Скитания - Герхард Грюммер
Шрифт:
Интервал:
Закладка:
Хайнцу Апельту и Хельмуту Коппельману не очень повезло. Их направили в отдаленные места: один находился на побережье Северного моря, другой — в Прибалтике. Если Хельмут писал аккуратно и обстоятельно, то Хайнц долго не давал о себе знать. Наконец пришло первое обстоятельное письмо. «Они здорово обманули меня, — читал Герхард. — Обещали послать в спецотряд, а засунули в морское зенитное училище в Гольштейне, где еще хуже, чем в Штральзунде. Здесь не заставляют до потери сознания тренироваться в изготовке к стрельбе с колена, но зато мы подолгу драим стволы орудий. Некоторые от усталости валятся с ног. Я переношу все это пока хорошо. Иногда бывают воздушные налеты, а наши слабые орудия не попадают в цель. Англичане летают слишком высоко. В этом захолустье я только попусту трачу время. Хорст Хайзе, который был на класс старше нас, уже офицер на восточном фронте. Сейчас можно получить офицерское звание без военного училища, если закончишь ускоренный курс обучения при дивизии. А мы, ослы, пожелавшие служить в военно-морских силах, все еще остаемся матросами. Командир батареи пообещал тем, кто лучше всех будет учиться, интересное назначение. Я очень стараюсь, может быть, у меня это получится. Шесть недель занятий в зенитном училище скоро останутся позади. Напиши мне поскорей, старик. Мне очень недостает тебя».
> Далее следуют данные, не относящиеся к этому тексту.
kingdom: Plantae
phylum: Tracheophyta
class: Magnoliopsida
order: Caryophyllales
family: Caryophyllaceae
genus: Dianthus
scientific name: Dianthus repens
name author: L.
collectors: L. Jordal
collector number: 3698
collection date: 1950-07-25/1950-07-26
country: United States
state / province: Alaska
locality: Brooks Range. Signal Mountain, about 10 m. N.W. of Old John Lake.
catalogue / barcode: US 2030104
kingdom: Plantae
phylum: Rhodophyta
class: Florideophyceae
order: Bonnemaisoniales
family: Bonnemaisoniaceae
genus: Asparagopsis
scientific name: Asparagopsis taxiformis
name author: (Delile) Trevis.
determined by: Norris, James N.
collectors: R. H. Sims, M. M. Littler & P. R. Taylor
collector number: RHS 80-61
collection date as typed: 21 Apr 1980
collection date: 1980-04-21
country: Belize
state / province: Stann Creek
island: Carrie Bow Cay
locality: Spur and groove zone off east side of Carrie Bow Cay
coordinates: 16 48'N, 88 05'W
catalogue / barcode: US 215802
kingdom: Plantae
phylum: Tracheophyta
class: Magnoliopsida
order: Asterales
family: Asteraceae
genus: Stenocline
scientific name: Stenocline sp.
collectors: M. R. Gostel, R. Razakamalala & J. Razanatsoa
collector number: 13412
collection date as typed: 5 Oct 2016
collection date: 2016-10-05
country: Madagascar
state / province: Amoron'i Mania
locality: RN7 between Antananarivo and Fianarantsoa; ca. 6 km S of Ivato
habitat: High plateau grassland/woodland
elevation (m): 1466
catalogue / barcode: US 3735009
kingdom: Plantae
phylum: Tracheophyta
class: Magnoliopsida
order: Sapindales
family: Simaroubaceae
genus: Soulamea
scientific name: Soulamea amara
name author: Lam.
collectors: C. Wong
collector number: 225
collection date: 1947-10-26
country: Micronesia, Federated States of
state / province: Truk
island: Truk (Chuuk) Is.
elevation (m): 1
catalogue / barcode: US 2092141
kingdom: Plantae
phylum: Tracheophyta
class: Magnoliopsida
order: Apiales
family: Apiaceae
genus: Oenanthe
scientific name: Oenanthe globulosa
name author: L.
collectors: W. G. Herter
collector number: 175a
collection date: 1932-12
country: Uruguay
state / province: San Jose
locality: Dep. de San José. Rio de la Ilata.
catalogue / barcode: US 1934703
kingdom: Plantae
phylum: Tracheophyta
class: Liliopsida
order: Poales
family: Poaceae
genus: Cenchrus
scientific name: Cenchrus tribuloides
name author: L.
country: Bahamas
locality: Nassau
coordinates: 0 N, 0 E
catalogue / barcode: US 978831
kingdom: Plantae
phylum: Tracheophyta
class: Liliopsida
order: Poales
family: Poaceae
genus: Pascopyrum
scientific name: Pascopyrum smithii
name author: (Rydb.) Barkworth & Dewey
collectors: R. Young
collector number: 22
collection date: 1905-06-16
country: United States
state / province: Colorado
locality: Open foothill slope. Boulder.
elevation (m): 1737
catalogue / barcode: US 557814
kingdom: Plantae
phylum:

Гербер в задумчивости свернул письмо. Друга преследуют неудачи, а ведь он больше всех горел желанием попасть на фронт.
Каждую среду в кубрике включали радио, чтобы прослушать сообщения вермахта. Матросы узнали, что захвачен Керченский полуостров, завершена битва за Харьков. Донбасс прочно удерживался германскими войсками. С начала июня развернулись бои в Крыму, особенно за морской порт Севастополь. Несмотря на использование сверхтяжелой артиллерии, немецким войскам не удалось добиться заметных успехов. Очевидно, основные события развернутся на юге России. А вообще, на обширных русских просторах наступило затишье. Только фронт в Африке находился в движении. Генерал-фельдмаршал Роммель продвинулся дальше к Тобруку. Но тому, что происходило там, команда тральщика не придавала особого значения. Никто точно не знал, где находится этот Тобрук. «Где-то в Египте», — предположил Шабе.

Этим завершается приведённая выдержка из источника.